On how many lines of the data below does the word "Right" appear? Reply with the number only.

--- START ---

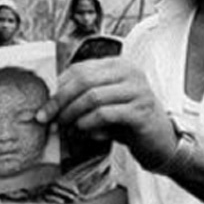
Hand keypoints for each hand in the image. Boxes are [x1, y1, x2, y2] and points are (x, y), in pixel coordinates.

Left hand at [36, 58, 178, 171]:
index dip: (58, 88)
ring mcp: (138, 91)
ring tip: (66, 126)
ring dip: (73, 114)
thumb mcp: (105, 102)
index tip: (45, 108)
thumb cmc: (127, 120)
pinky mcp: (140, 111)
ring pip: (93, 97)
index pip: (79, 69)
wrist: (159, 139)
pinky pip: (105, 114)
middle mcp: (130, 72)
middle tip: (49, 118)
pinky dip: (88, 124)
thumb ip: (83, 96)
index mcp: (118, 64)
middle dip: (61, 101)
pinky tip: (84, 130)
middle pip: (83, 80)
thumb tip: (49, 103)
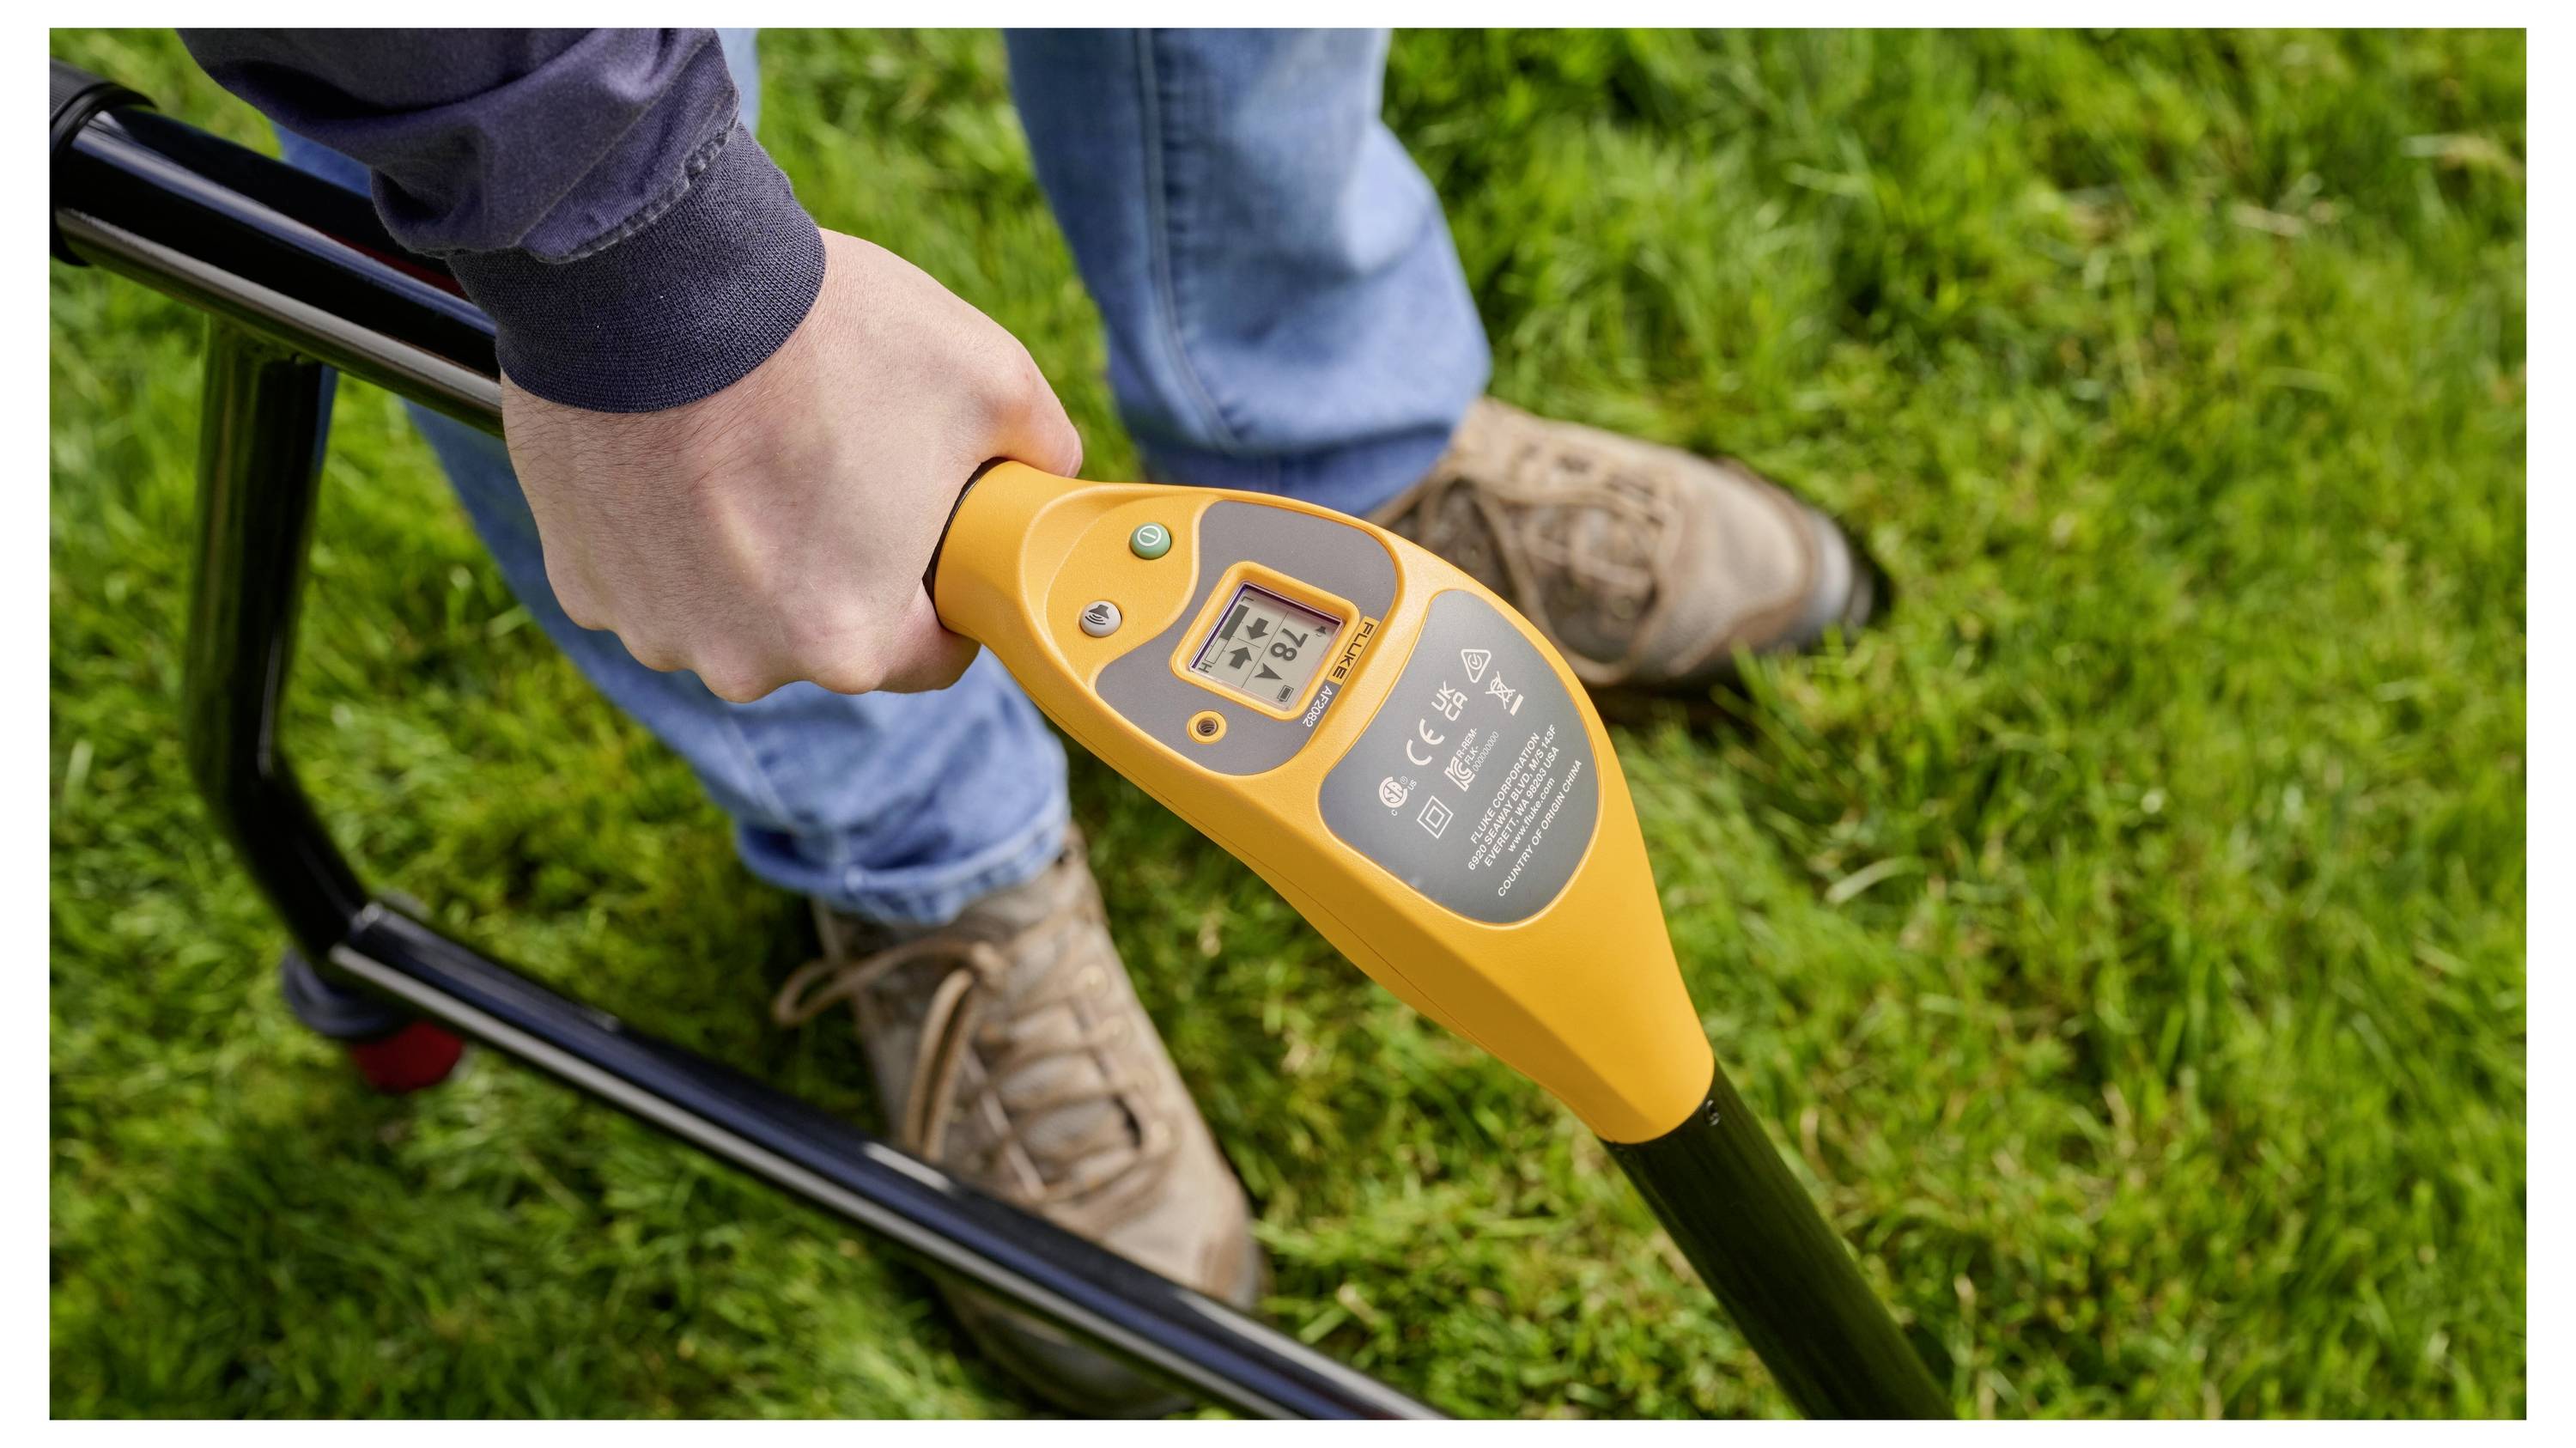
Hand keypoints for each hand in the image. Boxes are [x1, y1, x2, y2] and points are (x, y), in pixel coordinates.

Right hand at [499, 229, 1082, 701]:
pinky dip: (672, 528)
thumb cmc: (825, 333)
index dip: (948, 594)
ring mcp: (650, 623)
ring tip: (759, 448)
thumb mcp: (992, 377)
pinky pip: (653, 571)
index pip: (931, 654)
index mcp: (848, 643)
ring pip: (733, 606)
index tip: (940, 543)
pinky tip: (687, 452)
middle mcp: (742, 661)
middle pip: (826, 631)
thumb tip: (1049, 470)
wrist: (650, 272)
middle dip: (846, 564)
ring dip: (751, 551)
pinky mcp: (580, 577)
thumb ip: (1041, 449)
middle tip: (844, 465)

--- END ---
--- START ---

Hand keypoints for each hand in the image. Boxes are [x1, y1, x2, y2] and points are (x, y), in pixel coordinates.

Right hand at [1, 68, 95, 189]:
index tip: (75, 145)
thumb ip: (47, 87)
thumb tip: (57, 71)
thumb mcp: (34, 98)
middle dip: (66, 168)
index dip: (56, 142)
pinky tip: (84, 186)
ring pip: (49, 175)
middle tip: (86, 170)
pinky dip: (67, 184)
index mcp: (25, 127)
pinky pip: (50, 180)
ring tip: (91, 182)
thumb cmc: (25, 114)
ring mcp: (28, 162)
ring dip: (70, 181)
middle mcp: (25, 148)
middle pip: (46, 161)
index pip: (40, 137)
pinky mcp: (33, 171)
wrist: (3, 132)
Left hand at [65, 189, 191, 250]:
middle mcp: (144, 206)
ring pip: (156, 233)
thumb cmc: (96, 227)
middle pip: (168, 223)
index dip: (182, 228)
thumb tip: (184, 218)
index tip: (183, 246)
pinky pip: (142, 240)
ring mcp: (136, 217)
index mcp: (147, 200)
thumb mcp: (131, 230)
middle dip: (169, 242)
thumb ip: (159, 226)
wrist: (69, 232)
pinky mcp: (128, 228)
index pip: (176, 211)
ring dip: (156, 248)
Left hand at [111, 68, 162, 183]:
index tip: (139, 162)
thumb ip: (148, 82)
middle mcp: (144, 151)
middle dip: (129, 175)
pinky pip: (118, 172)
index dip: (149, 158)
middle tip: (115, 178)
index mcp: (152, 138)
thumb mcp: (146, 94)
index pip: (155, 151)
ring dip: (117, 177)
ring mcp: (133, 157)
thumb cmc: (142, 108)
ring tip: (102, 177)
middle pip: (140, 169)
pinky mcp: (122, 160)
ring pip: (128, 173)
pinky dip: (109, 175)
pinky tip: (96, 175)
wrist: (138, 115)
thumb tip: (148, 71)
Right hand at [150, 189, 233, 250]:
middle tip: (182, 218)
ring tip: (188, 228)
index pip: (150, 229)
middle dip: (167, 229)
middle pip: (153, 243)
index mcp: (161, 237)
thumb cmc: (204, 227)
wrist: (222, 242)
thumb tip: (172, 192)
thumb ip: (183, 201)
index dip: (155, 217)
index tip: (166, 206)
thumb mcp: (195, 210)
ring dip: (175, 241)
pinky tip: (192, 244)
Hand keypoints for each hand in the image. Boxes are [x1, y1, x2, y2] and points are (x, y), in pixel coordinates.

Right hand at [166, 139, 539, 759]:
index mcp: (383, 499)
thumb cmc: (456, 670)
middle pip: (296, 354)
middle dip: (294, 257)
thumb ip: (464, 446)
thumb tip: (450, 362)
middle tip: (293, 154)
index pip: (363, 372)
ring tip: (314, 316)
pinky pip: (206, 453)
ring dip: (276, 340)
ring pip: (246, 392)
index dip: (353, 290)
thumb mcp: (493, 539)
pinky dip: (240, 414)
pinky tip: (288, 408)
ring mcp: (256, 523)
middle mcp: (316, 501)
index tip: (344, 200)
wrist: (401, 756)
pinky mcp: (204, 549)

--- END ---

- _ANSWER BOX_
4